Phishing Threat Uses CAPTCHAs to Hack Accounts
Three Tips from Hikvision to Avoid Becoming a Victim of CAPTCHA Phishing Hacks
Cybercriminals are using CAPTCHA phishing to hack accounts, according to the SC Magazine article, “Phishing pages leverage CAPTCHAs to fool users, evade detection.”
CAPTCHAs, also known as reCAPTCHAS, are typically used on legitimate websites as a way to verify that a visitor is a human, not a robot.
“Users have undoubtedly become familiar with CAPTCHAs through the regular use of the web, so a CAPTCHA can preserve the illusion of normality when users click links offered to them in phishing emails,” said principal researcher for KnowBe4, Eric Howes, in the SC Magazine article.
The story offered a few suggestions to identify fraudulent or phishing CAPTCHAs to prevent becoming a victim. These included identifying:
- CAPTCHAs on a blank website background, which are often suspicious.
- CAPTCHAs on a website that doesn’t typically use them (i.e. Microsoft login pages).
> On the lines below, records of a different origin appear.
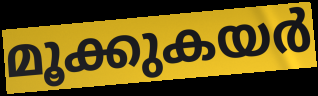
മൂക്കുകയർ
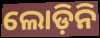
ଲୋଡ଼ିନି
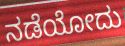
ನಡೆಯೋದು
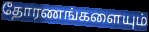
தோரணங்களையும்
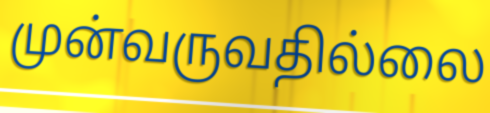
முன்வருவதில்லை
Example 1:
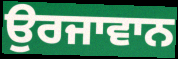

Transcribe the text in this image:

ਉਰਜਾਵਾਨ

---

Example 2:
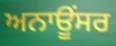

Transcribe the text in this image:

ਅਨਾਊਂਸਰ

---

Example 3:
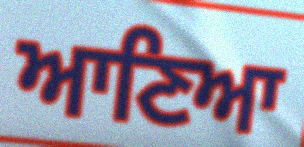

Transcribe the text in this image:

ਆਣਿਆ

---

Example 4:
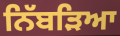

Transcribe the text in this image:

ਨਿੱਬੜਿਆ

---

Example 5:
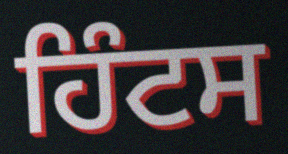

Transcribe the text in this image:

ਹਿੰਟਸ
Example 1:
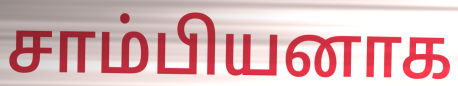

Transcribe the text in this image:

சாம்பியனாக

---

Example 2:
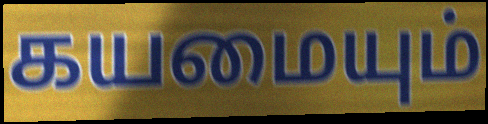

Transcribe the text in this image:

கயமையும்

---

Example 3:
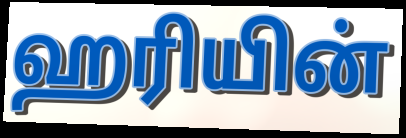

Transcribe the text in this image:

ஹரியின்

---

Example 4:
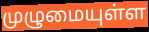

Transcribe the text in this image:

முழுமையுள்ள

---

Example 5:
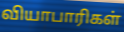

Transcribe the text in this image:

வியாபாரிகள்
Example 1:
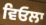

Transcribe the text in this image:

ਵਿਓਲਾ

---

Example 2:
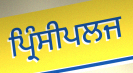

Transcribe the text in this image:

ਪ੍ਰਿੰਸੀਪਲਜ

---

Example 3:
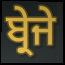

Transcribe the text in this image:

ਬ੍ਰੇਜੇ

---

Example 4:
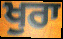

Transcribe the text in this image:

ਖੁਰਾ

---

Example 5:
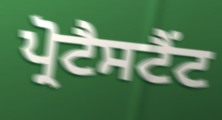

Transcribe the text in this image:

ਪ੍ਰੋਟੈਸਟੈਂਟ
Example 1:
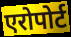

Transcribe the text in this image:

एरोपोर्ट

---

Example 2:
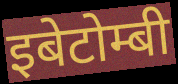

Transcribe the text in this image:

इबेटोम्बी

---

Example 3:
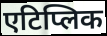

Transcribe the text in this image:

एटिप्लिक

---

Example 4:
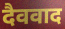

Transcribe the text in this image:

दैववाद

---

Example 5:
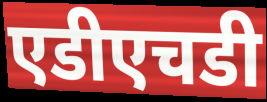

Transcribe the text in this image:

एडीएचडी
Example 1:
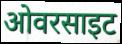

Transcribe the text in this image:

ओवरसाइट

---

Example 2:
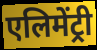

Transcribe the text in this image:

एलिमेंट्री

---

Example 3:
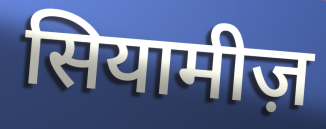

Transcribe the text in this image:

सियामीज़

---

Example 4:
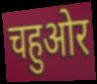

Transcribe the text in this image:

चहुओर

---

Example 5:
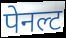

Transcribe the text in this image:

पेनल्ट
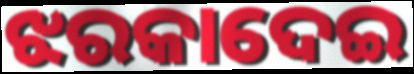
ଝରକାଦେଇ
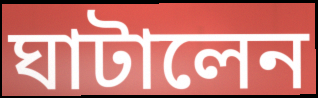
ঘাটালেন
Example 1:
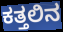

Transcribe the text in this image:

ಕತ್ತಲಿನ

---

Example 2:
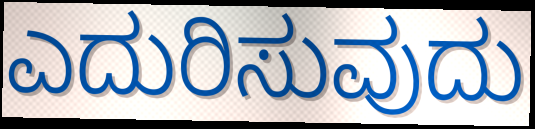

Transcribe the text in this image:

ಎದುರಿಸುವುದು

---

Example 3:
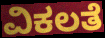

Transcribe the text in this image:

ವಿಕಲತೆ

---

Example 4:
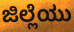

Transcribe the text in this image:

ಜಿಲ್ಲೆಯು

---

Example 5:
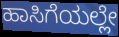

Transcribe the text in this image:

ಹಾಸಿಗೆಯಲ್ಲೇ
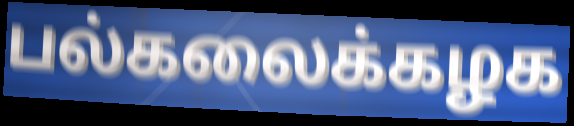
பல்கலைக்கழக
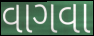
વાગવા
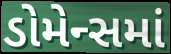
ડોમેન્સમાં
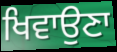
ਖਿਵਾਉਣਾ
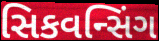
સિકવન્સિંગ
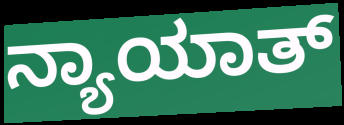
ನ್ಯಾಯಾತ್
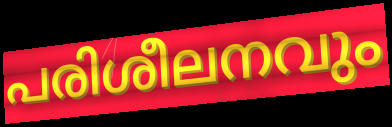
പരിശീലനവും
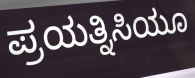
ಪ್ರಯತ್ನಿಸಿಯೂ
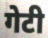
गेटी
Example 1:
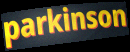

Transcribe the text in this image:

parkinson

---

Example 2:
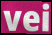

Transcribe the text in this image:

vei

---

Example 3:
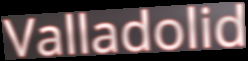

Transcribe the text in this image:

Valladolid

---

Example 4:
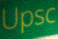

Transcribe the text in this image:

Hikvision on CAPTCHA Phishing Examples
Hikvision’s senior director of cybersecurity, Chuck Davis, covered this hacking method in a recent blog, “Examples of reCAPTCHAS Hacks and Phishing Threats, Plus 4 Tips to Avoid Becoming a Victim to these Cyberattacks.” It becomes a “bait and switch” where a valid method from legitimate sites is used to trick visitors into disclosing information.
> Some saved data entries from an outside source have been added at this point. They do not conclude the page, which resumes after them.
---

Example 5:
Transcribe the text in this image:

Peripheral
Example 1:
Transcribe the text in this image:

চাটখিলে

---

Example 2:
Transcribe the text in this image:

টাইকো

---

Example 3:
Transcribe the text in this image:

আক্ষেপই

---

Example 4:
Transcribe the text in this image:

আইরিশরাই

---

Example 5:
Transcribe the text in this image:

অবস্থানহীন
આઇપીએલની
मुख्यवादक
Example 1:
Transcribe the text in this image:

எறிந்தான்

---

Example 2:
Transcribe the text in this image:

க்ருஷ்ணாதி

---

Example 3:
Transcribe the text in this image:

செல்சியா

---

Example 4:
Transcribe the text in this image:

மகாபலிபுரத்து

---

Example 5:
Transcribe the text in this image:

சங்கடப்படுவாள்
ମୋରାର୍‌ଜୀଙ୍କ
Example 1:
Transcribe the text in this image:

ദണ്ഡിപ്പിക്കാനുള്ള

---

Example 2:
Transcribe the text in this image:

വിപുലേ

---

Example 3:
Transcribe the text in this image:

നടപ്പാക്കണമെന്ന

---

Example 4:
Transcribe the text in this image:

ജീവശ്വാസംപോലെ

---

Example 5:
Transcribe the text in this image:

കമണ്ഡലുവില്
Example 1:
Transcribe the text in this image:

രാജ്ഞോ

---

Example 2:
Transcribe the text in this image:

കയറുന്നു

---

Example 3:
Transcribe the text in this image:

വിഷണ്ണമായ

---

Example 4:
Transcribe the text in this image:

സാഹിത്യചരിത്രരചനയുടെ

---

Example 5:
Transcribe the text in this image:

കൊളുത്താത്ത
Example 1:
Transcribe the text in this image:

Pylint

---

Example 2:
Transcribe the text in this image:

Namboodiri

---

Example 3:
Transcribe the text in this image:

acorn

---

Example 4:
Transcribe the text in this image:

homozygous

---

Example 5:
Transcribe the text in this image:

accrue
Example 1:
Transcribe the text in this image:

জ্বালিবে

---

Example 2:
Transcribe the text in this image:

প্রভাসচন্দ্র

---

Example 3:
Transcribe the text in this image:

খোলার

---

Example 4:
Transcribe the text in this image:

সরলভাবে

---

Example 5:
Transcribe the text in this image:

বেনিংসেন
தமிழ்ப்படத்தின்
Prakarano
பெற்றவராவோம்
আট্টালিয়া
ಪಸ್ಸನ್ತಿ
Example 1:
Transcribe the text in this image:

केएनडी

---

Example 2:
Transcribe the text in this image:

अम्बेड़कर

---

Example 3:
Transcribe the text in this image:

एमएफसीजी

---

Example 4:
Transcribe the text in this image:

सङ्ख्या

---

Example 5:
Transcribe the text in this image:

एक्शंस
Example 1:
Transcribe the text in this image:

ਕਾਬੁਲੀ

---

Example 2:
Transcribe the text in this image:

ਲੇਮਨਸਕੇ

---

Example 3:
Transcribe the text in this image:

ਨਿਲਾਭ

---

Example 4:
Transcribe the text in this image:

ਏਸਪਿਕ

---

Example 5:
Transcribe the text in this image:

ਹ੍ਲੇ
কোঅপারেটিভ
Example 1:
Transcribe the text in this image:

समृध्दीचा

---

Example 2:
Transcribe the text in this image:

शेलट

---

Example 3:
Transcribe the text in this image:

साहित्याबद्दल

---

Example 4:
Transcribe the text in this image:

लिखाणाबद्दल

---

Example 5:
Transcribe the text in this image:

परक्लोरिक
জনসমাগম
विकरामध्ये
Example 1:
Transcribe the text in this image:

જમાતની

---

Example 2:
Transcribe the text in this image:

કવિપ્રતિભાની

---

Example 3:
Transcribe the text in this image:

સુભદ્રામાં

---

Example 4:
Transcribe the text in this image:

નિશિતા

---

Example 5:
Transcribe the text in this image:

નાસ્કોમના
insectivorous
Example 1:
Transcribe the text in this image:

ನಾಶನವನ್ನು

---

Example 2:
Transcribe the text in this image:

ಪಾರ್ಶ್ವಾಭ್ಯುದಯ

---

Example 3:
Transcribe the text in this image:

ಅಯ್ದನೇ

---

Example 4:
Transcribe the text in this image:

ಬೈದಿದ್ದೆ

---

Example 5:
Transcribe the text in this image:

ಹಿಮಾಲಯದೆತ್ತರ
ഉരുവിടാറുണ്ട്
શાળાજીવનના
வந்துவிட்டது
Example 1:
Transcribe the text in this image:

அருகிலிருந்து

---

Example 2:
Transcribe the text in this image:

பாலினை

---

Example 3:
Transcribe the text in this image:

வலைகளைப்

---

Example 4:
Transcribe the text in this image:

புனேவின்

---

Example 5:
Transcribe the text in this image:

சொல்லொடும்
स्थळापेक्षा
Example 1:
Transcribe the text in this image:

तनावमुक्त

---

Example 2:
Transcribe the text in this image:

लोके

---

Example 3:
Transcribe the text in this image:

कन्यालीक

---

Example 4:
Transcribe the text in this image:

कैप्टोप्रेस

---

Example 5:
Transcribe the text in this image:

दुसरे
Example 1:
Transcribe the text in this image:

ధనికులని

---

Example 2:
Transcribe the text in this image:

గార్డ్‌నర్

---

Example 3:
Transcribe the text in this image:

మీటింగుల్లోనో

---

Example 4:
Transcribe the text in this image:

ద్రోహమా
“What this means is that if you are tricked into clicking on a link or opening an attachment from a phishing email, you might be met with a real, reCAPTCHA challenge which has you check a box to prove that you are not a robot. In this context, a ‘robot’ or a ‘bot’ is an automated program that scours the Internet looking to scrape data from sites, create fake accounts or post fake reviews. When you click that box and pass the reCAPTCHA test, you are sent to the malicious phishing page. While clicking that box is an easy test for humans, the automated cybersecurity tools that check the links in our email work much like the malicious bots and are unable to get past that reCAPTCHA to determine if the page has suspicious or malicious content,” said Davis, in the Hikvision article.
Three Tips to Avoid Being a Victim of this CAPTCHA Scam
- Follow standard phishing detection recommendations.
- Don’t leave your guard down when you see something that looks credible, like a reCAPTCHA.
- Use a password manager and have it automatically fill in your username and password. If you’re on a phishing site, it won’t paste your credentials into an unrecognized domain, for example microsoft.com versus miicrosoft.com.